The United Nations Children’s Fund (UNICEF) has rolled out a cryptocurrency fund that will enable the organisation to receive, hold, and distribute donations in bitcoin and ether. UNICEF will use cryptocurrencies to support open-source technology assisting children and young people across the globe.

The Cryptocurrency Fund

Contributions to the cryptocurrency fund will be held in the cryptocurrency of donation and will be disbursed in the same cryptocurrency.

UnicefUNICEF’s Executive Director Henrietta Fore stated: “This is a new and exciting venture for UNICEF. If digital economies and currencies have the potential to shape the lives of the coming generations, it is important that we explore the opportunities they offer. That is why the creation of our Cryptocurrency Fund is a significant and welcome step forward in humanitarian and development work.”

UNICEF is the first United Nations Organisation to establish a cryptocurrency fund. The fund is part of the organisation’s current work with blockchain technology. UNICEF and WFP are the leaders of the UN Innovation Network, a body that researches the impact of emerging technologies, such as the blockchain.

First Crypto Contributions

The first crypto contributions to the newly-created cryptocurrency fund will come from the Ethereum Foundation. The contributions will profit grantees of the UNICEF Innovation Fund and the GIGA initiative project that connects schools with the internet.

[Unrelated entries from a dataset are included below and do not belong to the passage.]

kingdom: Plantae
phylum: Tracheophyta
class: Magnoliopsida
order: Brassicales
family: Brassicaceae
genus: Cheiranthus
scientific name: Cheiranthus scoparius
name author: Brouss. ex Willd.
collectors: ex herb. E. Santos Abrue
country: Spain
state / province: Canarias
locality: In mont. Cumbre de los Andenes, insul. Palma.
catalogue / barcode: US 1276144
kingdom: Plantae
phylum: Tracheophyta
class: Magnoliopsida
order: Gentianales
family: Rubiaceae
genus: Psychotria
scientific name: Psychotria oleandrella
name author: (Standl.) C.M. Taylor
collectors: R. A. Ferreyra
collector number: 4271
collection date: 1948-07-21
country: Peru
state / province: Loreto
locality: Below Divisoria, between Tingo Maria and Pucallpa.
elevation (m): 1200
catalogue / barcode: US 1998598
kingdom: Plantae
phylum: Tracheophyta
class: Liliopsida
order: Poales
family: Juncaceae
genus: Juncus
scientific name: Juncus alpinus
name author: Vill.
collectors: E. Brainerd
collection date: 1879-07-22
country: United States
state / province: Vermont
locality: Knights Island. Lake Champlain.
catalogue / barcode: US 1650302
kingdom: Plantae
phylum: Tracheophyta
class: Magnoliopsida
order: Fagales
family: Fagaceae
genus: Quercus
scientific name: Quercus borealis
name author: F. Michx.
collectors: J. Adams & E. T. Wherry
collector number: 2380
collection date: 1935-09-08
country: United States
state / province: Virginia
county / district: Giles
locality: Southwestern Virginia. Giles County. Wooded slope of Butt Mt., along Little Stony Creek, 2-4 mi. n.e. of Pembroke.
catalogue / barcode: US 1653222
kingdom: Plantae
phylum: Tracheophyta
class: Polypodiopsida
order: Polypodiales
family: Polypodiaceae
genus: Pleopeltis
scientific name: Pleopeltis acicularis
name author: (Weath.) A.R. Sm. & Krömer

Aya Miyaguchi, Executive Director of the Ethereum Foundation said: “The Ethereum Foundation is excited to demonstrate the power of what Ethereum and blockchain technology can do for communities around the world. Together with UNICEF, we are taking action with the Crypto Fund to improve access to basic needs, rights, and resources. We aim to support the research and development of the Ethereum platform, and to grow the community of those that benefit from a technology that will better countless lives and industries in the years to come.”

The grantees of the UNICEF Innovation Fund that will receive the initial funds are Prescrypto, Utopixar, and Atix Labs. Prescrypto offers prescription tracking while Utopixar leverages blockchain technology to solve social and environmental challenges. Atix Labs is a blockchain solutions company.

The Ethereum Foundation will make the first contribution through UNICEF’s French National Committee. Other UNICEF National Committees that accept crypto are the US, New Zealand, and Australia.